Témoin du soutien en faveur des réfugiés en Espagne, le programme d’accompagnement de Rescate a été inondé de candidatures de mentors potentiels, avec 230 candidatures dont 90 ont été retenues.

« L'accueil a été formidable, époustouflant », témoigne Mayra Garcia, une travailleuse sociale de Rescate qui voudrait étendre le projet à d'autres villes espagnoles s’ils peuvent trouver le financement nécessaire. « La liste d'attente ne cesse de s'allonger, car le projet n'a pas les capacités de répondre favorablement à tout le monde. »

« L'accueil a été formidable, époustouflant. La liste d'attente ne cesse de s'allonger. »

La chaleur humaine et la simple humanité que crée le programme sont également ce qu'apprécie Hussain*, un journaliste qui a fui les menaces de mort des militants dans son Pakistan natal il y a trois ans pour venir s'installer dans un quartier ouvrier de Madrid avec son épouse Naseema* et leurs quatre jeunes fils.

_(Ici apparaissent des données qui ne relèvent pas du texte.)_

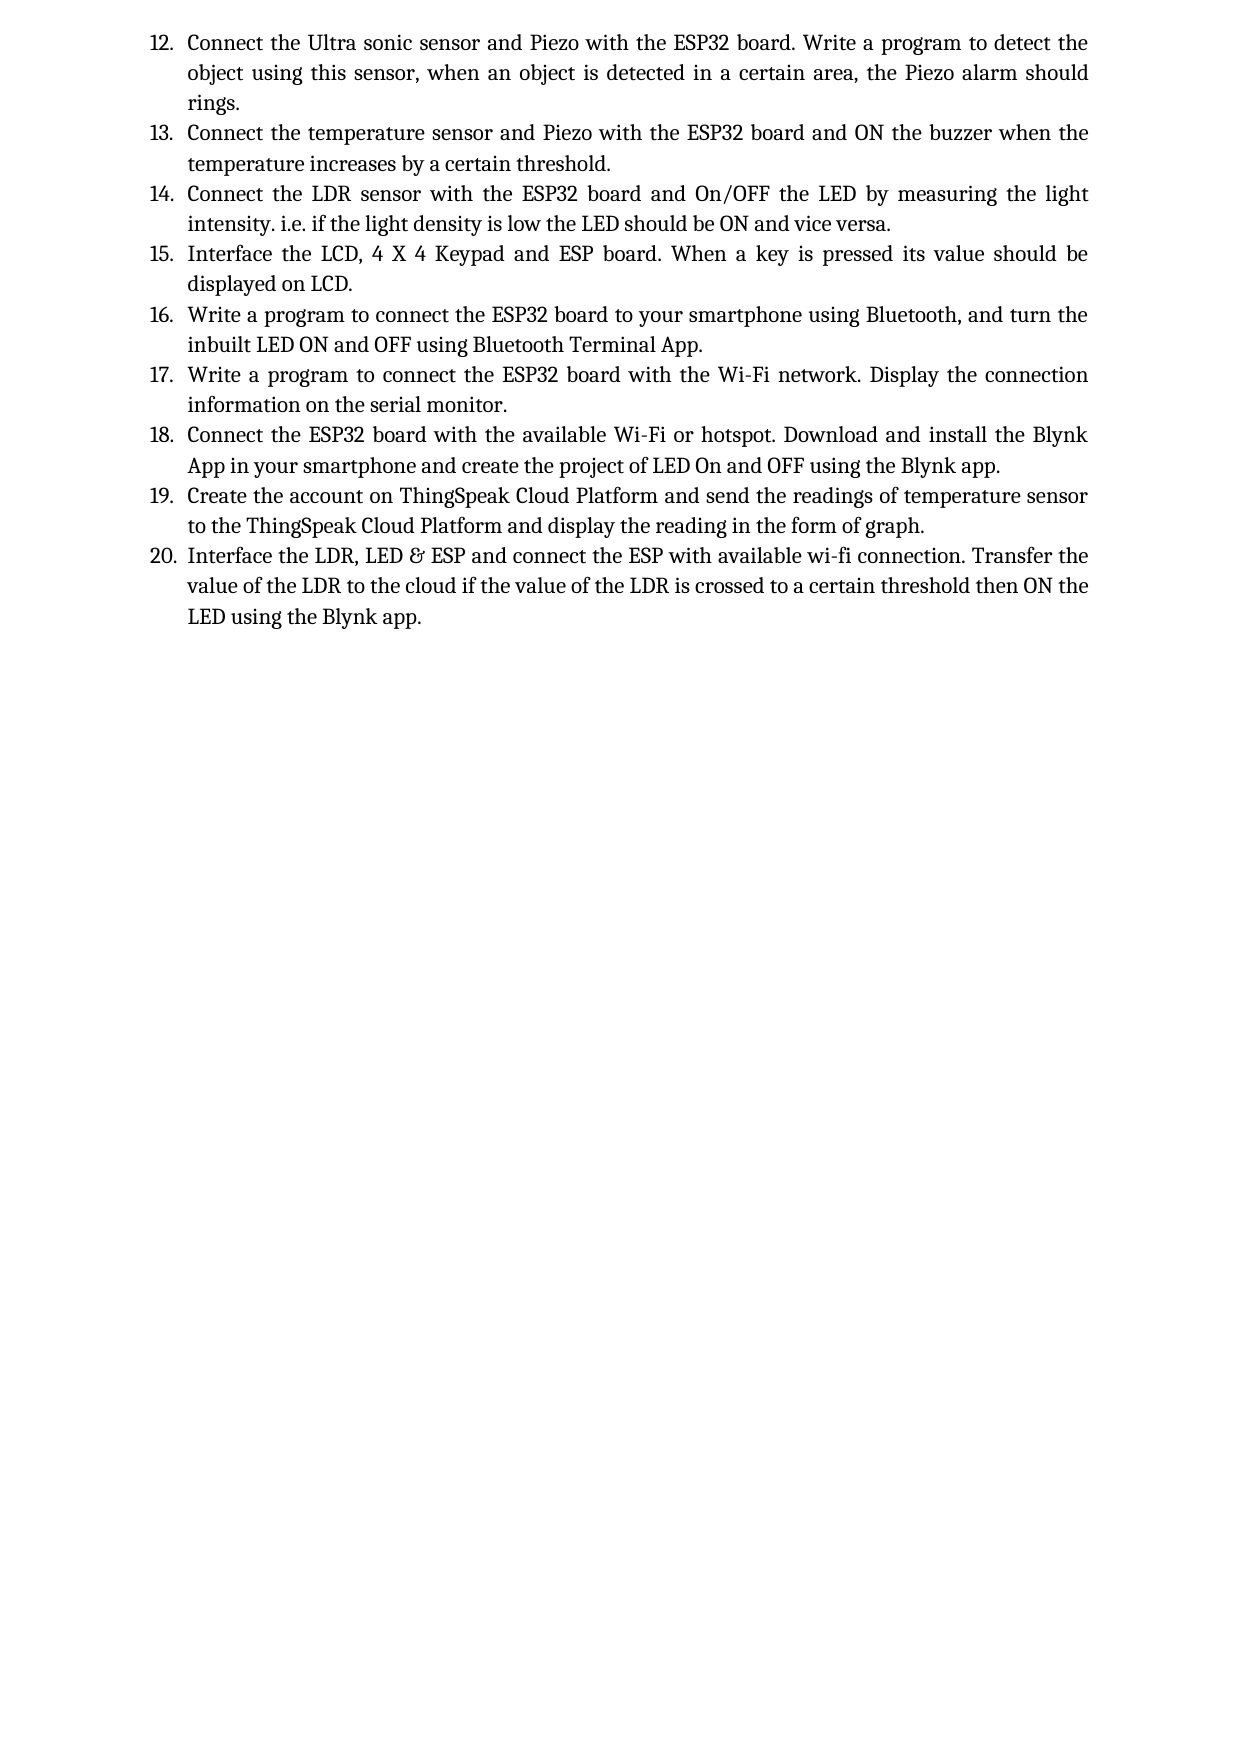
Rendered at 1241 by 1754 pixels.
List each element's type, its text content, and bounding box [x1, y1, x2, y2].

list Write a program to connect the ESP32 board to your smartphone using Bluetooth, and turn the inbuilt LED ON and OFF using Bluetooth Terminal App. [150, 301, 1090, 358]
list Connect the temperature sensor and Piezo with the ESP32 board and ON the buzzer when the temperature increases by a certain threshold. [150, 120, 1090, 177]
list Interface the LCD, 4 X 4 Keypad and ESP board. When a key is pressed its value should be displayed on LCD. [150, 241, 1090, 298]
list Interface the LDR, LED & ESP and connect the ESP with available wi-fi connection. Transfer the value of the LDR to the cloud if the value of the LDR is crossed to a certain threshold then ON the LED using the Blynk app. [150, 543, 1090, 630]
list Connect the Ultra sonic sensor and Piezo with the ESP32 board. Write a program to detect the object using this sensor, when an object is detected in a certain area, the Piezo alarm should rings. [150, 29, 1090, 116]
list Write a program to connect the ESP32 board with the Wi-Fi network. Display the connection information on the serial monitor. [150, 362, 1090, 418]
list Connect the LDR sensor with the ESP32 board and On/OFF the LED by measuring the light intensity. i.e. if the light density is low the LED should be ON and vice versa. [150, 181, 1090, 237]
list Connect the ESP32 board with the available Wi-Fi or hotspot. Download and install the Blynk App in your smartphone and create the project of LED On and OFF using the Blynk app. [150, 422, 1090, 479]
list Create the account on ThingSpeak Cloud Platform and send the readings of temperature sensor to the ThingSpeak Cloud Platform and display the reading in the form of graph. [150, 483, 1090, 539]
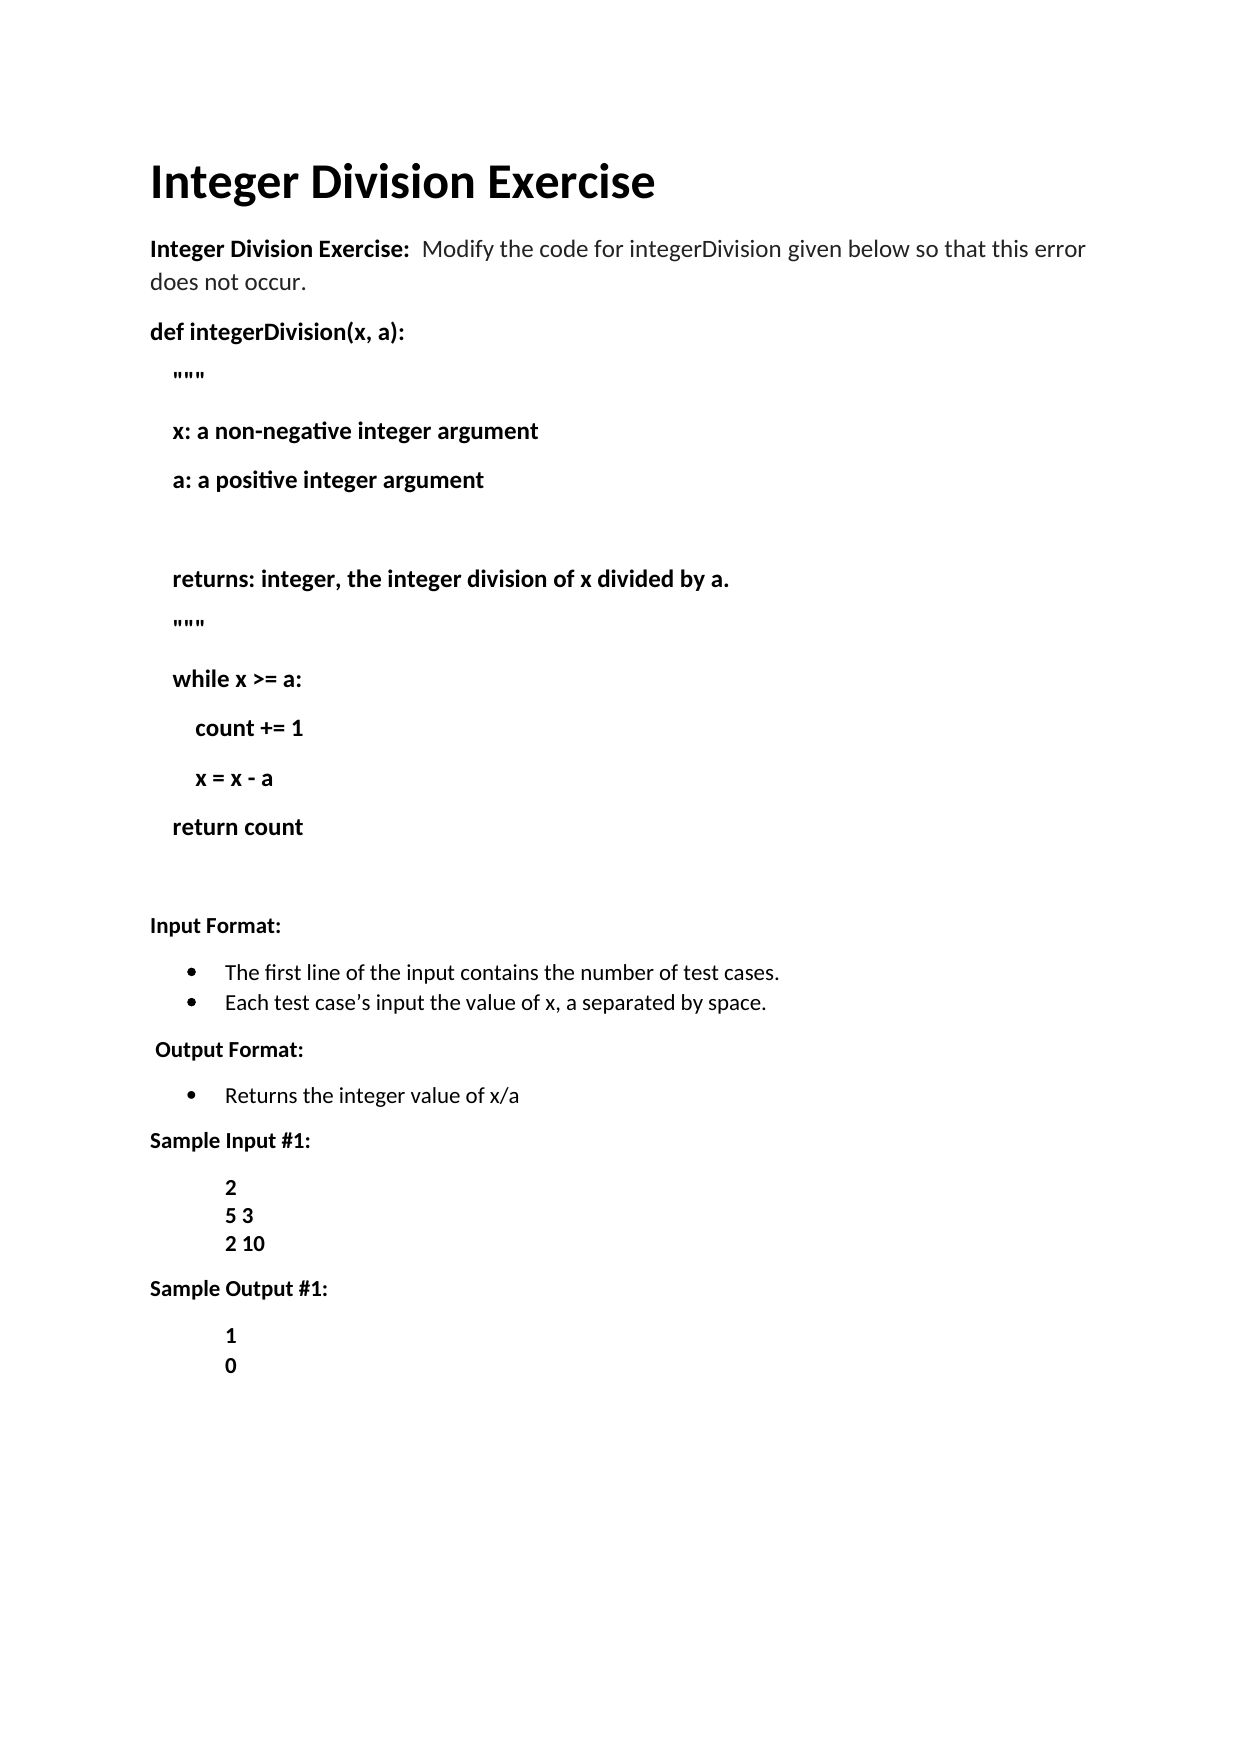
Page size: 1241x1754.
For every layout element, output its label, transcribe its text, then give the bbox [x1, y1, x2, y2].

text """ [150, 365, 1090, 396]
text """ [150, 613, 1090, 644]
text Integer Division Exercise [150, 150, 1090, 211]
text x = x - a [150, 762, 1090, 792]
text 1 [225, 1321, 1090, 1349]
text 5 3 [225, 1201, 1090, 1229]
text def integerDivision(x, a): [150, 316, 1090, 346]
text while x >= a: [150, 663, 1090, 693]
text returns: integer, the integer division of x divided by a. [150, 564, 1090, 594]
text Output Format: [150, 1035, 1090, 1063]
text x: a non-negative integer argument [150, 415, 1090, 445]
text Sample Input #1: [150, 1126, 1090, 1154]
text Input Format: [150, 911, 1090, 939]
list Each test case’s input the value of x, a separated by space. [187, 988, 1090, 1016]
text return count [150, 812, 1090, 842]
text count += 1 [150, 712, 1090, 743]
text a: a positive integer argument [150, 464, 1090, 495]
text 2 [225, 1173, 1090, 1201]
text Sample Output #1: [150, 1274, 1090, 1302]
text 2 10 [225, 1229, 1090, 1257]
list Returns the integer value of x/a [187, 1082, 1090, 1109]
text Integer Division Exercise: Modify the code for integerDivision given below so that this error does not occur. [150, 232, 1090, 297]
text 0 [225, 1351, 1090, 1379]
list The first line of the input contains the number of test cases. [187, 958, 1090, 986]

« Quand nous sommes arrivés, nous étions totalement, totalement seuls », raconte-t-il. « Je ne savais même pas dire 'holà' », même si les choses sont en train de changer.

On sonne à la porte et son mentor, Jimena Castaño, entre. Toute la famille la salue et l'embrasse, et elle parle en espagnol, langue que Hussain parle facilement maintenant.

Avoir un nouvel ami amène de la vie, des discussions et des rires dans le petit appartement et cela aide à combler le vide pour Hussain qui a vécu avec beaucoup de difficulté la perte de son emploi prestigieux, de sa maison et de sa famille au Pakistan.

« L’accompagnement, c’est un bon projet… Ils viennent souvent à la maison pour dîner avec nous et ils nous invitent aussi à aller dans les plus beaux endroits de Madrid », dit-il.

Pour Jimena, assistante personnelle de direction, la rencontre avec Hussain et sa famille l'a également aidée à « évoluer, en tant que personne », témoigne-t-elle.

« Etre marraine, ça vous fait oublier les petites soucis, le quotidien, et ça vous donne plein d’énergie. Ça m'a beaucoup apporté. »

 

* Les noms ont été changés pour protéger les personnes.